Required work: The records are to be copied exactly and in full.

Data shown:
▽

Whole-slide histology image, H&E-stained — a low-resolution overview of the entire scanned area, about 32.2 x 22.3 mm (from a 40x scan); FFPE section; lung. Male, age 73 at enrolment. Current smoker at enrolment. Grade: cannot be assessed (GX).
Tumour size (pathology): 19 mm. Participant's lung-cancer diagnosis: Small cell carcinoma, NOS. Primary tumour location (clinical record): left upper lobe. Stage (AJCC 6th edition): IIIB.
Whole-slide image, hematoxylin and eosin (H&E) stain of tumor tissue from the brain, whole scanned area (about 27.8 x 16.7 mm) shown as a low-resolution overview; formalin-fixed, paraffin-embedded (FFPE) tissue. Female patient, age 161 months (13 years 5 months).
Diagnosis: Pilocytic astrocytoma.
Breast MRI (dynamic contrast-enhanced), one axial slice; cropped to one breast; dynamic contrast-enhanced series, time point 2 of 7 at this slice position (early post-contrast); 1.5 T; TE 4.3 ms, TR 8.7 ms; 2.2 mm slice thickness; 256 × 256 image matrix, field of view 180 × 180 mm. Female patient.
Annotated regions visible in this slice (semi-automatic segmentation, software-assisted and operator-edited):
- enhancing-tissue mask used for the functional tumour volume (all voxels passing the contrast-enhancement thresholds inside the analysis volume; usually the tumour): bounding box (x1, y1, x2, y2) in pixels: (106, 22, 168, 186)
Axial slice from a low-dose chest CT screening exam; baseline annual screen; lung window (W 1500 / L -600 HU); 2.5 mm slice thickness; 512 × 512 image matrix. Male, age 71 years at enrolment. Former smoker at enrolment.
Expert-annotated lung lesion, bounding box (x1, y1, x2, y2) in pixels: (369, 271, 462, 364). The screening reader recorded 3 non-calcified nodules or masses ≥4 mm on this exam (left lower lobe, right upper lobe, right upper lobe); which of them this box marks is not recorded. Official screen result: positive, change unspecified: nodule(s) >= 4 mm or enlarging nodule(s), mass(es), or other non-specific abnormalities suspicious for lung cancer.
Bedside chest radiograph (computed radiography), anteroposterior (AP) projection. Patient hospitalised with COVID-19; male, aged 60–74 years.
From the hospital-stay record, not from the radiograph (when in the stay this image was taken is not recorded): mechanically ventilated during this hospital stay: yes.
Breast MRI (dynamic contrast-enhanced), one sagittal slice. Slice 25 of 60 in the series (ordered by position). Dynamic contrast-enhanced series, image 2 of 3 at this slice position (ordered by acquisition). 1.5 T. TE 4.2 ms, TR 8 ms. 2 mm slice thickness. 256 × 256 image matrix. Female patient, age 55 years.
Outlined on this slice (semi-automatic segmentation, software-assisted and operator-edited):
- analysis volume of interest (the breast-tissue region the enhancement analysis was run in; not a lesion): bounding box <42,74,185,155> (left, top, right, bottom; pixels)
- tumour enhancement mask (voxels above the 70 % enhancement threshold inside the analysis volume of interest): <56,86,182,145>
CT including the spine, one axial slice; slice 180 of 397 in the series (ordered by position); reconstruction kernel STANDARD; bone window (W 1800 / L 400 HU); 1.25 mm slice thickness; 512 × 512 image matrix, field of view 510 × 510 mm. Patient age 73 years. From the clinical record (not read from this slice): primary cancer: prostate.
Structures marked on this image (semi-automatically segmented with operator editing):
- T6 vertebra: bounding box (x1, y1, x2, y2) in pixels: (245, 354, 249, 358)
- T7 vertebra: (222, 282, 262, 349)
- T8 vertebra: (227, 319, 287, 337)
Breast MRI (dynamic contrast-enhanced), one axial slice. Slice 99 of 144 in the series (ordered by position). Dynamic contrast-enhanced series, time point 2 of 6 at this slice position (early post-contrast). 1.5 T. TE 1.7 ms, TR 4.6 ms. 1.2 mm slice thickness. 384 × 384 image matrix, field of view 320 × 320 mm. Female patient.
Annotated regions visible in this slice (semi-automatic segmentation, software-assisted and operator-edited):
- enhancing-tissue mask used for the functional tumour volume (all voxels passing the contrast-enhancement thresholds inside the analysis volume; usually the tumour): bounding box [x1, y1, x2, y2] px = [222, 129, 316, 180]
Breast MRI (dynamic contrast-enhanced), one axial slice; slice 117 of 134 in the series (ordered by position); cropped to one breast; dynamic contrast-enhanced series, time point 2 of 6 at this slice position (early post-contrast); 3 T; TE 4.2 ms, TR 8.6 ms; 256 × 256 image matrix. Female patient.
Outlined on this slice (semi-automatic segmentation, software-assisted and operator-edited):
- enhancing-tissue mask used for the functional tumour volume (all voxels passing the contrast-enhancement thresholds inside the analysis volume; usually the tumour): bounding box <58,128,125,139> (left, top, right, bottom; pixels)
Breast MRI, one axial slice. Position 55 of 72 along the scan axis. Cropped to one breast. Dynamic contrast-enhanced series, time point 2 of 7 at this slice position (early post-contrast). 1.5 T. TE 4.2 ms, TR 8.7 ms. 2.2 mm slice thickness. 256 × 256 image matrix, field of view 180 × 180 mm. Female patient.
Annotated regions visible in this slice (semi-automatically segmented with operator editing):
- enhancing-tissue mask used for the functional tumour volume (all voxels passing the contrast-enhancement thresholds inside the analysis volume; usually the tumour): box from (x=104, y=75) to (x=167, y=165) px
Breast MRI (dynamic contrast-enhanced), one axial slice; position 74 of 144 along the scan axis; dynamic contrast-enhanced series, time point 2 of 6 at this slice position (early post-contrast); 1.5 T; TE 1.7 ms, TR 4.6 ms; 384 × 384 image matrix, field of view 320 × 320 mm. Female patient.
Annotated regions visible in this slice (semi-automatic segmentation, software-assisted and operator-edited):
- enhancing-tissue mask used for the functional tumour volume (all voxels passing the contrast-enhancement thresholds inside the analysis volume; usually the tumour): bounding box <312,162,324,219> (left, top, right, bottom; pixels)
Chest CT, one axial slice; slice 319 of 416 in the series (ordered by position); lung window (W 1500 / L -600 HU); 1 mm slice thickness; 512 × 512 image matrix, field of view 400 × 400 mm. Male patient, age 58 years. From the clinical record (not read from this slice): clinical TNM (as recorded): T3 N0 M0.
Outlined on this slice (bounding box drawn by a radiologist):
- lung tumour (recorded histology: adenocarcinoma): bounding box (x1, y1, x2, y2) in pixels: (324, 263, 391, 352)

△

Finished exercise:
Whole-slide histology image, H&E-stained — a low-resolution overview of the entire scanned area, about 32.2 x 22.3 mm (from a 40x scan); FFPE section; lung. Male, age 73 at enrolment. Current smoker at enrolment. Grade: cannot be assessed (GX).
Tumour size (pathology): 19 mm. Participant's lung-cancer diagnosis: Small cell carcinoma, NOS. Primary tumour location (clinical record): left upper lobe. Stage (AJCC 6th edition): IIIB.
Whole-slide image, hematoxylin and eosin (H&E) stain of tumor tissue from the brain, whole scanned area (about 27.8 x 16.7 mm) shown as a low-resolution overview; formalin-fixed, paraffin-embedded (FFPE) tissue. Female patient, age 161 months (13 years 5 months).
Diagnosis: Pilocytic astrocytoma.
Breast MRI (dynamic contrast-enhanced), one axial slice; cropped to one breast; dynamic contrast-enhanced series, time point 2 of 7 at this slice position (early post-contrast); 1.5 T; TE 4.3 ms, TR 8.7 ms; 2.2 mm slice thickness; 256 × 256 image matrix, field of view 180 × 180 mm. Female patient.
Annotated regions visible in this slice (semi-automatic segmentation, software-assisted and operator-edited):
- enhancing-tissue mask used for the functional tumour volume (all voxels passing the contrast-enhancement thresholds inside the analysis volume; usually the tumour): bounding box (x1, y1, x2, y2) in pixels: (106, 22, 168, 186)
Axial slice from a low-dose chest CT screening exam; baseline annual screen; lung window (W 1500 / L -600 HU); 2.5 mm slice thickness; 512 × 512 image matrix. Male, age 71 years at enrolment. Former smoker at enrolment.
Expert-annotated lung lesion, bounding box (x1, y1, x2, y2) in pixels: (369, 271, 462, 364). The screening reader recorded 3 non-calcified nodules or masses ≥4 mm on this exam (left lower lobe, right upper lobe, right upper lobe); which of them this box marks is not recorded. Official screen result: positive, change unspecified: nodule(s) >= 4 mm or enlarging nodule(s), mass(es), or other non-specific abnormalities suspicious for lung cancer.
Bedside chest radiograph (computed radiography), anteroposterior (AP) projection. Patient hospitalised with COVID-19; male, aged 60–74 years.
From the hospital-stay record, not from the radiograph (when in the stay this image was taken is not recorded): mechanically ventilated during this hospital stay: yes.
Breast MRI (dynamic contrast-enhanced), one sagittal slice. Slice 25 of 60 in the series (ordered by position). Dynamic contrast-enhanced series, image 2 of 3 at this slice position (ordered by acquisition). 1.5 T. TE 4.2 ms, TR 8 ms. 2 mm slice thickness. 256 × 256 image matrix. Female patient, age 55 years.
Outlined on this slice (semi-automatic segmentation, software-assisted and operator-edited):
- analysis volume of interest (the breast-tissue region the enhancement analysis was run in; not a lesion): bounding box <42,74,185,155> (left, top, right, bottom; pixels)
- tumour enhancement mask (voxels above the 70 % enhancement threshold inside the analysis volume of interest): <56,86,182,145>
CT including the spine, one axial slice; slice 180 of 397 in the series (ordered by position); reconstruction kernel STANDARD; bone window (W 1800 / L 400 HU); 1.25 mm slice thickness; 512 × 512 image matrix, field of view 510 × 510 mm. Patient age 73 years. From the clinical record (not read from this slice): primary cancer: prostate.
Structures marked on this image (semi-automatically segmented with operator editing):
- T6 vertebra: bounding box (x1, y1, x2, y2) in pixels: (245, 354, 249, 358)
- T7 vertebra: (222, 282, 262, 349)
- T8 vertebra: (227, 319, 287, 337)
Breast MRI (dynamic contrast-enhanced), one axial slice. Slice 99 of 144 in the series (ordered by position). Dynamic contrast-enhanced series, time point 2 of 6 at this slice position (early post-contrast). 1.5 T. TE 1.7 ms, TR 4.6 ms. 1.2 mm slice thickness. 384 × 384 image matrix, field of view 320 × 320 mm. Female patient.
Annotated regions visible in this slice (semi-automatic segmentation, software-assisted and operator-edited):
- enhancing-tissue mask used for the functional tumour volume (all voxels passing the contrast-enhancement thresholds inside the analysis volume; usually the tumour): bounding box [x1, y1, x2, y2] px = [222, 129, 316, 180]
Breast MRI (dynamic contrast-enhanced), one axial slice; slice 117 of 134 in the series (ordered by position); cropped to one breast; dynamic contrast-enhanced series, time point 2 of 6 at this slice position (early post-contrast); 3 T; TE 4.2 ms, TR 8.6 ms; 256 × 256 image matrix. Female patient.
Outlined on this slice (semi-automatic segmentation, software-assisted and operator-edited):
- enhancing-tissue mask used for the functional tumour volume (all voxels passing the contrast-enhancement thresholds inside the analysis volume; usually the tumour): bounding box <58,128,125,139> (left, top, right, bottom; pixels)
Breast MRI, one axial slice. Position 55 of 72 along the scan axis. Cropped to one breast. Dynamic contrast-enhanced series, time point 2 of 7 at this slice position (early post-contrast). 1.5 T. TE 4.2 ms, TR 8.7 ms. 2.2 mm slice thickness. 256 × 256 image matrix, field of view 180 × 180 mm. Female patient.
Annotated regions visible in this slice (semi-automatically segmented with operator editing):
- enhancing-tissue mask used for the functional tumour volume (all voxels passing the contrast-enhancement thresholds inside the analysis volume; usually the tumour): box from (x=104, y=75) to (x=167, y=165) px
Breast MRI (dynamic contrast-enhanced), one axial slice; position 74 of 144 along the scan axis; dynamic contrast-enhanced series, time point 2 of 6 at this slice position (early post-contrast); 1.5 T; TE 1.7 ms, TR 4.6 ms; 384 × 384 image matrix, field of view 320 × 320 mm. Female patient.
Annotated regions visible in this slice (semi-automatic segmentation, software-assisted and operator-edited):
- enhancing-tissue mask used for the functional tumour volume (all voxels passing the contrast-enhancement thresholds inside the analysis volume; usually the tumour): bounding box <312,162,324,219> (left, top, right, bottom; pixels)
Chest CT, one axial slice; slice 319 of 416 in the series (ordered by position); lung window (W 1500 / L -600 HU); 1 mm slice thickness; 512 × 512 image matrix, field of view 400 × 400 mm. Male patient, age 58 years. From the clinical record (not read from this slice): clinical TNM (as recorded): T3 N0 M0.
Outlined on this slice (bounding box drawn by a radiologist):
- lung tumour (recorded histology: adenocarcinoma): bounding box (x1, y1, x2, y2) in pixels: (324, 263, 391, 352)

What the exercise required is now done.